Many of measures needed to achieve long-term sustainable socioeconomic development require the upgrading and modernisation of existing economic management systems and structures to adapt to new economic contexts where Vietnam has become the middle income country. This has been long considered a priority by the Vietnamese Government and development partners, and there are now initiatives in such areas as macroeconomic management and coordination, science and technology, commercial policymaking capacity improvement.
 
Nonetheless, under current circumstances, two specially important fields are SOE reform and governance.
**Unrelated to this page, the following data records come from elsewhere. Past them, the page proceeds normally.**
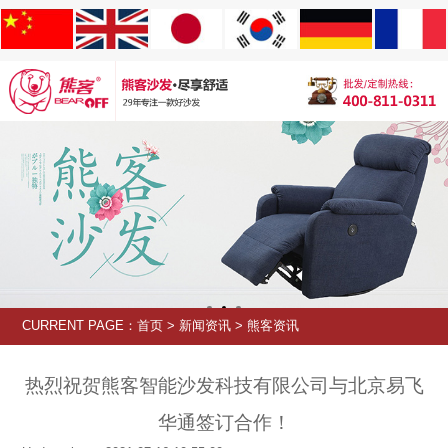
CURRENT PAGE：
首页
>
新闻资讯
>
熊客资讯
热烈祝贺熊客智能沙发科技有限公司与北京易飞
华通签订合作！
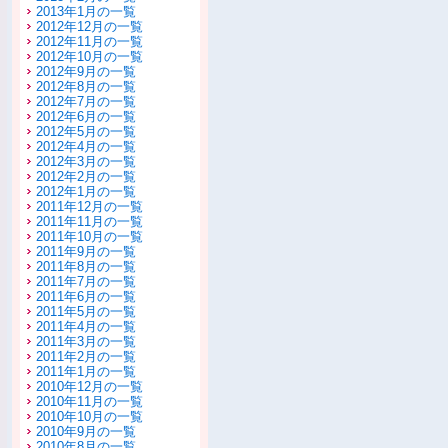
2013年1月の一覧
2012年12月の一覧
2012年11月の一覧
2012年10月の一覧
2012年9月の一覧
2012年8月の一覧
2012年7月の一覧
2012年6月の一覧
2012年5月の一覧
2012年4月の一覧
2012年3月の一覧
2012年2月の一覧
2012年1月の一覧
2011年12月の一覧
2011年11月の一覧
2011年10月の一覧
2011年9月の一覧
2011年8月の一覧
2011年7月の一覧
2011年6月の一覧
2011年5月の一覧
2011年4月の一覧
2011年3月の一覧
2011年2月の一覧
2011年1月の一覧
2010年12月の一覧
2010年11月の一覧
2010年10月の一覧
2010年9月の一覧
2010年8月の一覧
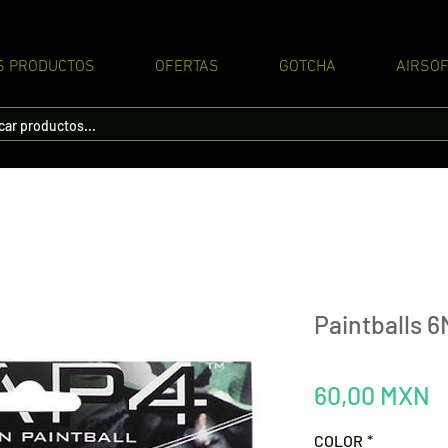
S PRODUCTOS
OFERTAS
GOTCHA
AIRSOF
Paintballs 
P
60,00 MXN
COLOR
*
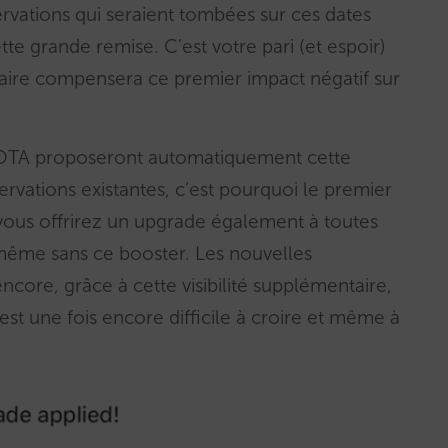
servations qui seraient tombées sur ces dates
tte grande remise. C’est votre pari (et espoir)
ntaire compensera ce premier impact négatif sur
 OTA proposeront automatiquement cette
servations existantes, c’est pourquoi le premier
 vous offrirez un upgrade également à toutes
 même sans ce booster. Les nouvelles
core, grâce à cette visibilité supplémentaire,
t une fois encore difficile à croire et même à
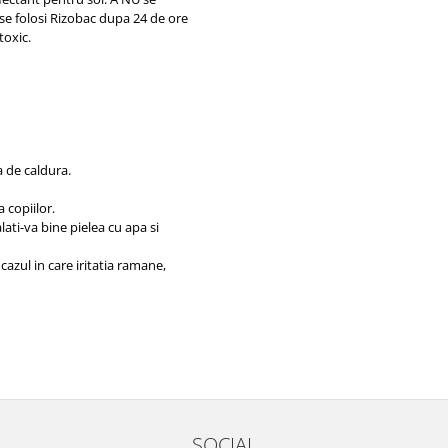
se folosi Rizobac dupa 24 de ore
toxic.
a de caldura.
 copiilor.
ati-va bine pielea cu apa si
cazul in care iritatia ramane,
SOCIAL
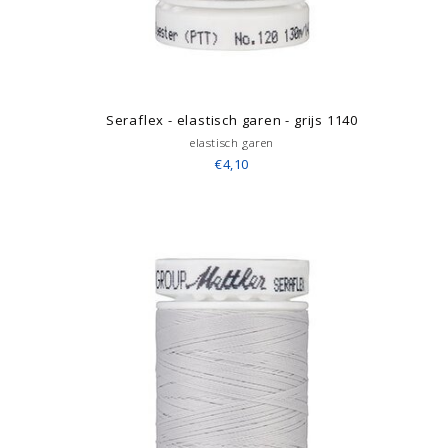
Seraflex - elastisch garen - grijs 1140
elastisch garen
€4,10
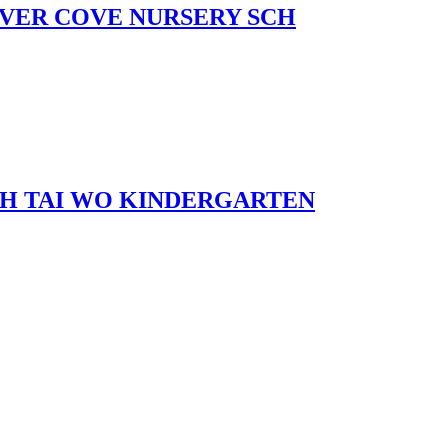
OVER COVE NURSERY SCH
H TAI WO KINDERGARTEN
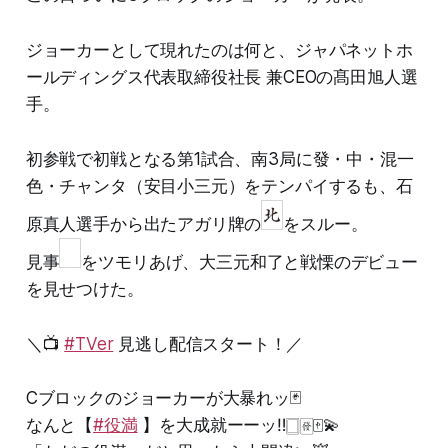
ジョーカーとして現れたのは何と、ジャパネットホ
ールディングス代表取締役社長 兼CEOの髙田旭人選
手。
初参戦で初戦となる第1試合、南3局に發・中・混一
色・チャンタ（安目小三元）をテンパイするも、石
原真人選手から出たアガリ牌の
をスルー。
見事
をツモリあげ、大三元和了と戦慄のデビュー
を見せつけた。
＼📺
#TVer
見逃し配信スタート！／
Cブロックのジョーカーが大暴れッ🃏
なんと【
#役満
】を大成就ーーッ‼️🀆🀅🀄💫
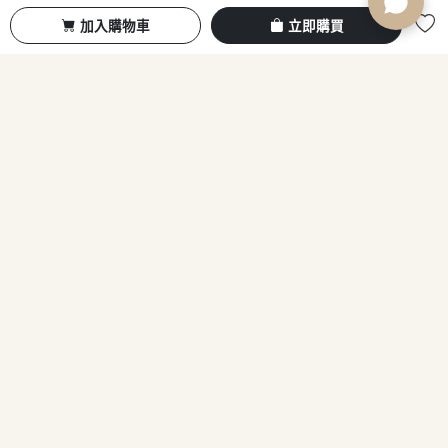
加入購物車
立即購買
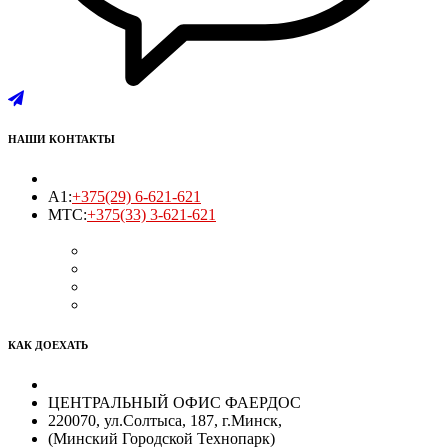
НАШИ КОНТАКТЫ
A1:
+375(29) 6-621-621
MTC:
+375(33) 3-621-621
КАК ДОЕХАТЬ
ЦЕНТРАЛЬНЫЙ ОФИС ФАЕРДОС
220070, ул.Солтыса, 187, г.Минск,
(Минский Городской Технопарк)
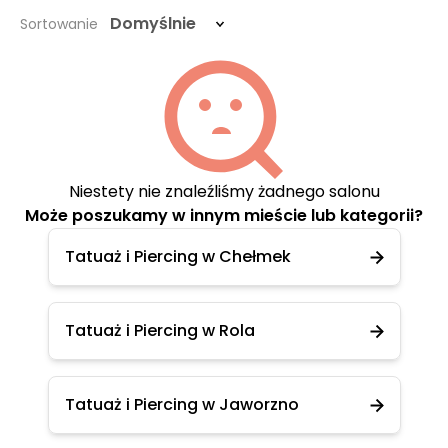
Domyślnie
Sortowanie
Niestety nie znaleźliśmy żadnego salonu
Może poszukamy w innym mieście lub kategorii?
Tatuaż i Piercing w Chełmek
Tatuaż i Piercing w Rola
Tatuaż i Piercing w Jaworzno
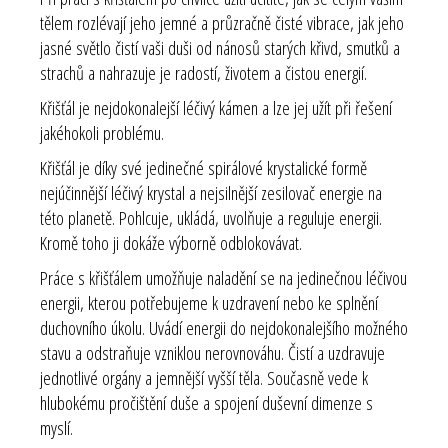
tělem rozlévají jeho jemné a průzračně čisté vibrace, jak jeho
jasné světlo čistí vaši duši od nánosů starých křivd, smutků a
strachů a nahrazuje je radostí, životem a čistou energií.
Křišťál je nejdokonalejší léčivý kámen a lze jej užít při řešení
jakéhokoli problému.
Křišťál je díky své jedinečné spirálové krystalické formě
nejúčinnější léčivý krystal a nejsilnější zesilovač energie na
této planetě. Pohlcuje, ukládá, uvolňuje a reguluje energii.
Kromě toho ji dokáže výborně odblokovávat.
Práce s křišťálem umožňuje naladění se na jedinečnou léčivou
energii, kterou potřebujeme k uzdravení nebo ke splnění
duchovního úkolu. Uvádí energii do nejdokonalejšího možného
stavu a odstraňuje vzniklou nerovnováhu. Čistí a uzdravuje
jednotlivé orgány a jemnější vyšší těla. Současně vede k
hlubokému pročištění duše a spojení duševní dimenze s
myslí.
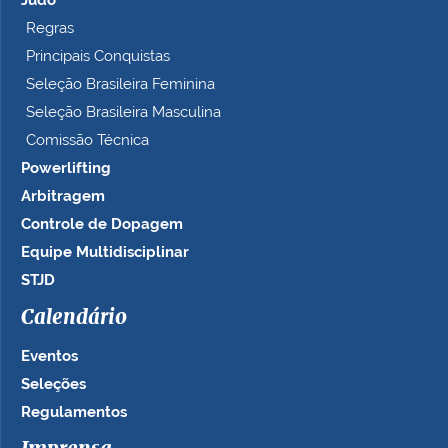
Judô
Regras
Principais Conquistas
Seleção Brasileira Feminina
Seleção Brasileira Masculina
Comissão Técnica
Powerlifting
Arbitragem
Controle de Dopagem
Equipe Multidisciplinar
STJD
Calendário
Eventos
Seleções
Regulamentos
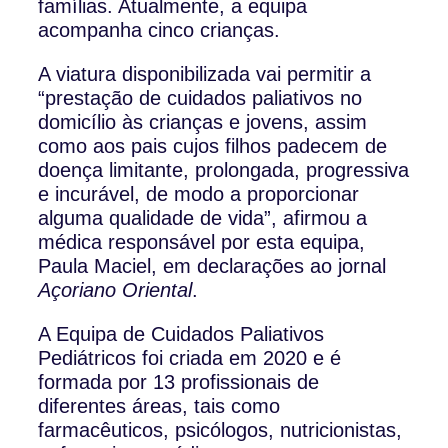
famílias. Atualmente, a equipa
acompanha cinco crianças.
A viatura disponibilizada vai permitir a
“prestação de cuidados paliativos no
domicílio às crianças e jovens, assim
como aos pais cujos filhos padecem de
doença limitante, prolongada, progressiva
e incurável, de modo a proporcionar
alguma qualidade de vida”, afirmou a
médica responsável por esta equipa,
Paula Maciel, em declarações ao jornal
Açoriano Oriental
.
A Equipa de Cuidados Paliativos
Pediátricos foi criada em 2020 e é
formada por 13 profissionais de
diferentes áreas, tais como
farmacêuticos, psicólogos, nutricionistas,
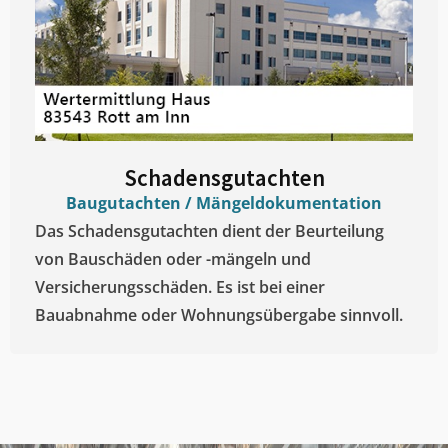
Schadensgutachten
Baugutachten / Mängeldokumentation
Das Schadensgutachten dient der Beurteilung
von Bauschäden oder -mängeln und
Versicherungsschäden. Es ist bei einer
Bauabnahme oder Wohnungsübergabe sinnvoll.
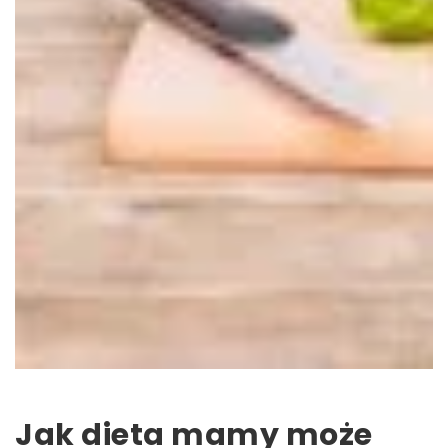
Jak dieta mamy może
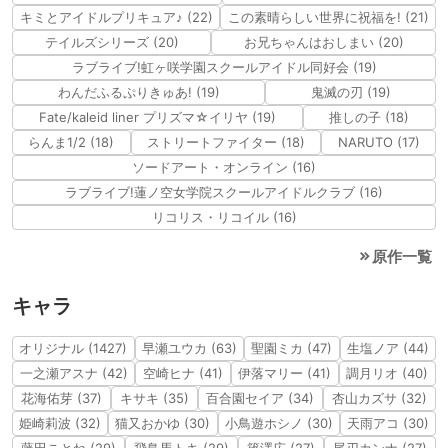
キミとアイドルプリキュア♪ (22)
この素晴らしい世界に祝福を! (21)
テイルズシリーズ (20)
お兄ちゃんはおしまい (20)
ラブライブ!虹ヶ咲学園スクールアイドル同好会 (19)
わんだふるぷりきゅあ! (19)
鬼滅の刃 (19)
Fate/kaleid liner プリズマ☆イリヤ (19)
推しの子 (18)
らんま1/2 (18)
ストリートファイター (18)
NARUTO (17)
ソードアート・オンライン (16)
ラブライブ!蓮ノ空女学院スクールアイドルクラブ (16)
リコリス・リコイル (16)
原作一覧
キャラ
オリジナル (1427)
早瀬ユウカ (63)
聖園ミカ (47)
生塩ノア (44)
一之瀬アスナ (42)
空崎ヒナ (41)
伊落マリー (41)
調月リオ (40)
花海佑芽 (37)
キサキ (35)
百合園セイア (34)
杏山カズサ (32)
姫崎莉波 (32)
猫又おかゆ (30)
小鳥遊ホシノ (30)
天雨アコ (30)
藤田ことね (29)
飛鳥馬トキ (29)
篠澤広 (27)
尾刃カンナ (27)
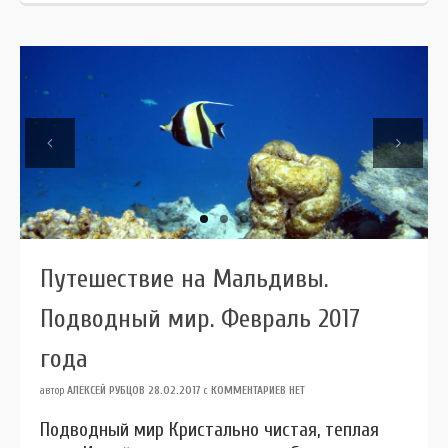
Previous
Next
Путешествие на Мальдивы.
Подводный мир. Февраль 2017
года
автор
АЛЕКСЕЙ РУБЦОВ
28.02.2017
с
КОММЕНТАРИЕВ НЕТ
Подводный мир Кристально чистая, теплая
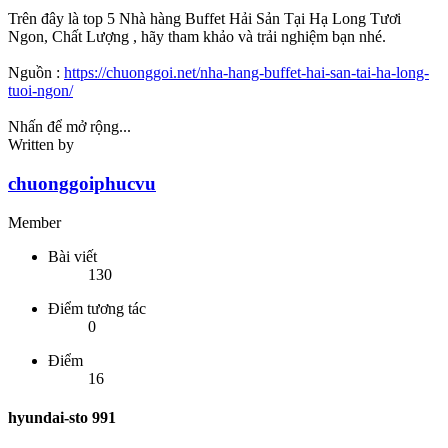
Trên đây là top 5 Nhà hàng Buffet Hải Sản Tại Hạ Long Tươi
Ngon, Chất Lượng , hãy tham khảo và trải nghiệm bạn nhé.
Nguồn :
https://chuonggoi.net/nha-hang-buffet-hai-san-tai-ha-long-
tuoi-ngon/
Nhấn để mở rộng...
Written by
chuonggoiphucvu
Member
Bài viết
130
Điểm tương tác
0
Điểm
16
hyundai-sto 991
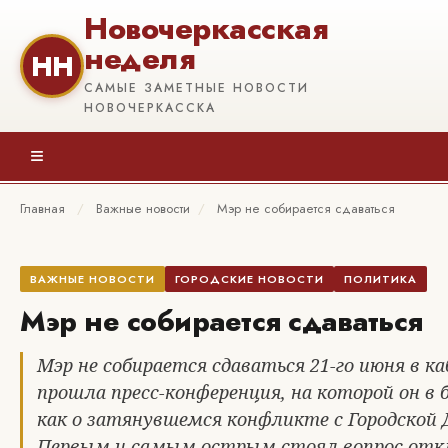
Новочеркасская
неделя
НН
САМЫЕ ЗАМЕТНЫЕ НОВОСТИ
НОВОЧЕРКАССКА
≡
Главная
/
Важные новости
/
Мэр не собирается сдаваться
ВАЖНЫЕ НОВОСТИ
ГОРОДСКИЕ НОВОСТИ
ПОЛИТИКА
Мэр не собирается сдаваться
Мэр не собирается сдаваться 21-го июня в 
прошла пресс-конференция, на которой он в
как о затянувшемся конфликте с Городской Д
Первым и самым острым стоял вопрос отк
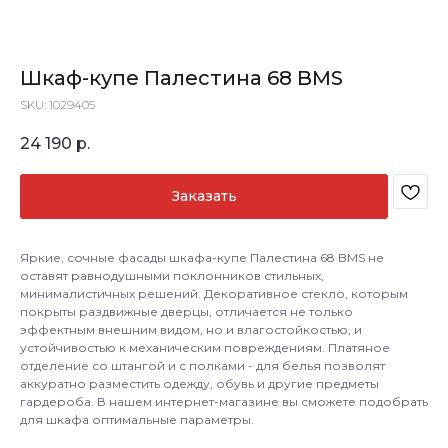
Шкаф-купе Палестина 68 BMS
SKU:
1029405
24 190
р.
Заказать
Яркие, сочные фасады шкафа-купе Палестина 68 BMS не
оставят равнодушными поклонников стильных,
минималистичных решений. Декоративное стекло, которым
покрыты раздвижные дверцы, отличается не только
эффектным внешним видом, но и влагостойкостью, и
устойчивостью к механическим повреждениям. Платяное
отделение со штангой и с полками - для белья позволят
аккуратно разместить одежду, обувь и другие предметы
гардероба. В нашем интернет-магазине вы сможете подобрать
для шкафа оптимальные параметры.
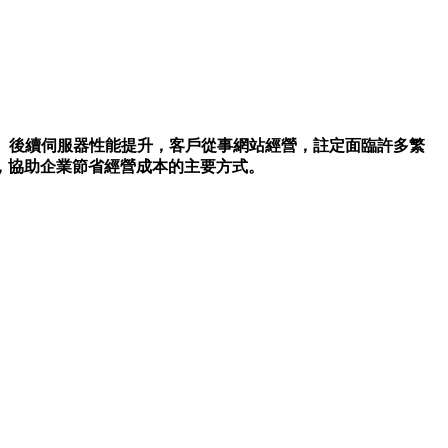
、後續伺服器性能提升，客戶從事網站經營，註定面臨許多繁
，協助企業節省經營成本的主要方式。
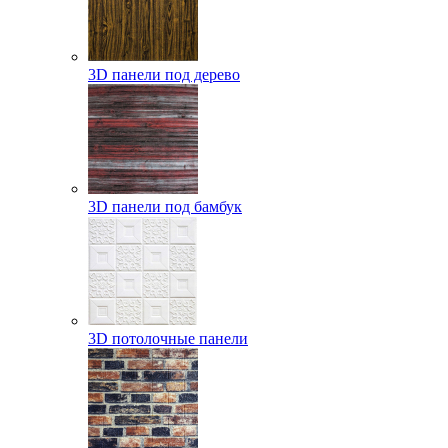
3D панели под дерево
3D панели под бамбук
3D потолочные панели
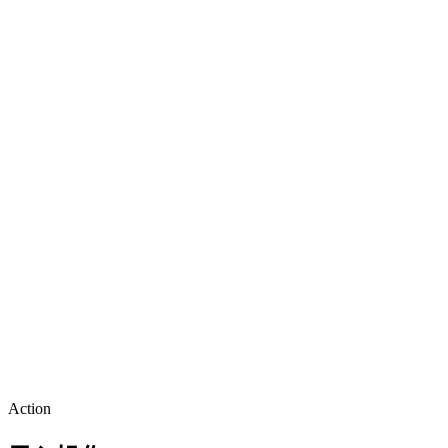
Action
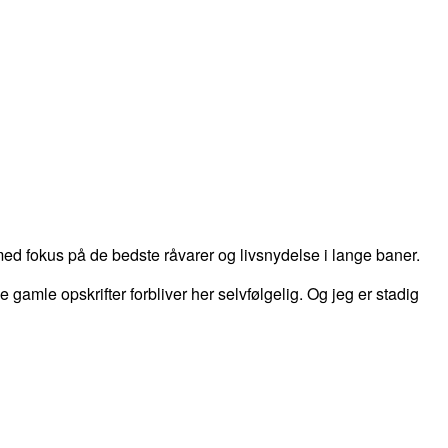
d fokus på de bedste råvarer og livsnydelse i lange baner.
 de gamle opskrifter forbliver her selvfølgelig. Og jeg er stadig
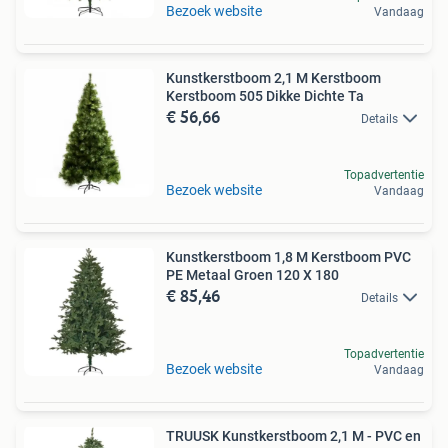
Bezoek website
Vandaag
Kunstkerstboom 2,1 M Kerstboom
Kerstboom 505 Dikke Dichte Ta
€ 56,66
Details
Topadvertentie
Bezoek website
Vandaag
Kunstkerstboom 1,8 M Kerstboom PVC
PE Metaal Groen 120 X 180
€ 85,46
Details
Topadvertentie
Bezoek website
Vandaag
TRUUSK Kunstkerstboom 2,1 M - PVC en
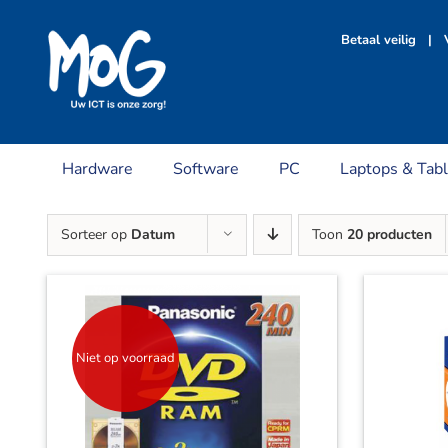
Ga
naar
Betaal veilig | V
inhoud
Hardware
Software
PC
Laptops & Tabl
Sorteer op
Datum
Toon
20 producten
Niet op voorraad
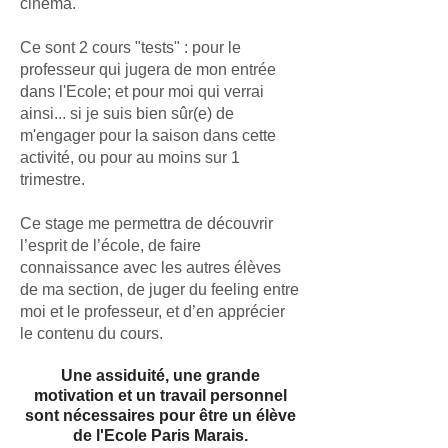
cinéma.
Ce sont 2 cours "tests" : pour le
professeur qui jugera de mon entrée
dans l'Ecole; et pour moi qui verrai
ainsi... si je suis bien sûr(e) de
m'engager pour la saison dans cette
activité, ou pour au moins sur 1
trimestre.
Ce stage me permettra de découvrir
l’esprit de l’école, de faire
connaissance avec les autres élèves
de ma section, de juger du feeling entre
moi et le professeur, et d’en apprécier
le contenu du cours.
Une assiduité, une grande
motivation et un travail personnel
sont nécessaires pour être un élève
de l'Ecole Paris Marais.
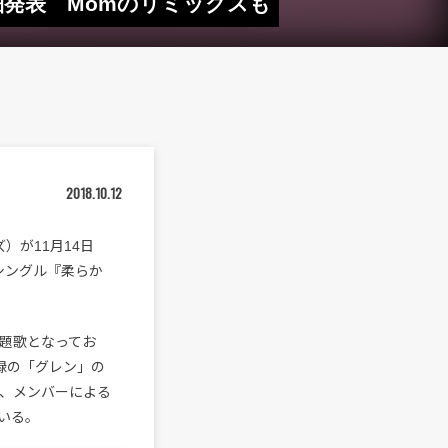
ル詳細発表 Momのリミックスも
2018.10.12
ーズ）が11月14日
シングル『柔らか
主題歌となってお
収録の「グレン」の
様、メンバーによる
いる。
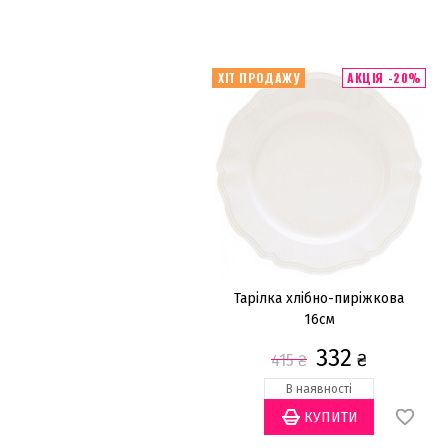
ХІТ ПРОДАЖУ
АКЦІЯ -20%
Тарілка хлібно-пиріжкова
16см
332
₴
415
₴
В наявності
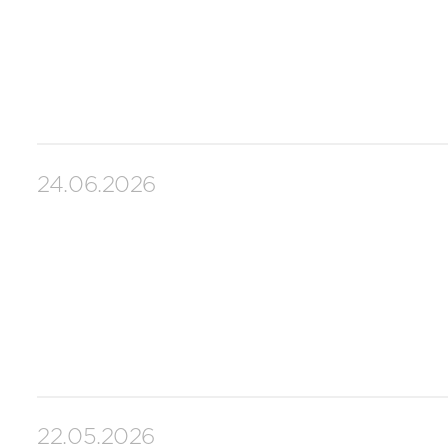
24.06.2026
22.05.2026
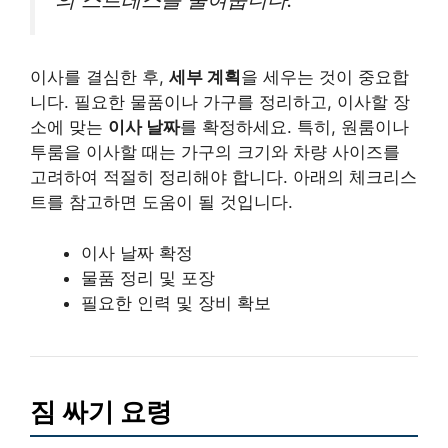
이사를 결심한 후,
세부 계획
을 세우는 것이 중요합
니다. 필요한 물품이나 가구를 정리하고, 이사할 장
소에 맞는
이사 날짜
를 확정하세요. 특히, 원룸이나
투룸을 이사할 때는 가구의 크기와 차량 사이즈를
고려하여 적절히 정리해야 합니다. 아래의 체크리스
트를 참고하면 도움이 될 것입니다.
이사 날짜 확정
물품 정리 및 포장
필요한 인력 및 장비 확보
짐 싸기 요령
UNDP pointed out that the recent Vinashin case has exposed crucial weaknesses in SOE governance regime in Vietnam, where preferences and priorities are not always fully utilised to ensure effective business activities and strategies, and responsibilities as well as the decentralisation of responsibilities between the Government agencies and SOEs (State-owned enterprises) are unclear. This places an emphasis on professionalization requirements at SOEs in Vietnam. The Government has announced a series of measures to address specific problems with Vinashin Group. However, the Government should also take this opportunity to settle some popular systemic weaknesses in corporate governance in the entire SOE block in Vietnam.
 
Operating management measures to the sector with many SOEs can help improve SOE operating performance.
 
State-funded investment sector is also encountering many challenges. In the next decade, Vietnam will need to refurbish its infrastructure system in key areas like transport and energy to spur economic growth and enhance competitiveness on international arenas, improve the transportation of people and goods all over the country and abroad, ensure accommodations for rapidly growing urban population, and address challenges to climate change adaptation.
 
In particular, Vietnam needs to continue with determinations to invest in for-everyone education as the central factor of ensuring sustainable socioeconomic development. According to international experience, education investment is the most effective tool to prevent income inequality and ensure benefits for all people. Education has also been proven to be the best way to avoid double trap - rising inequality and low competitiveness - the middle income country often meets, by improving productivity of the economy and ensure good employment opportunities for everyone.
 
In addition, according to UNDP, Vietnam needs to more efforts in human resource management and pro-people public administration served by enthusiastic, capable and knowledgeable officials and civil servants.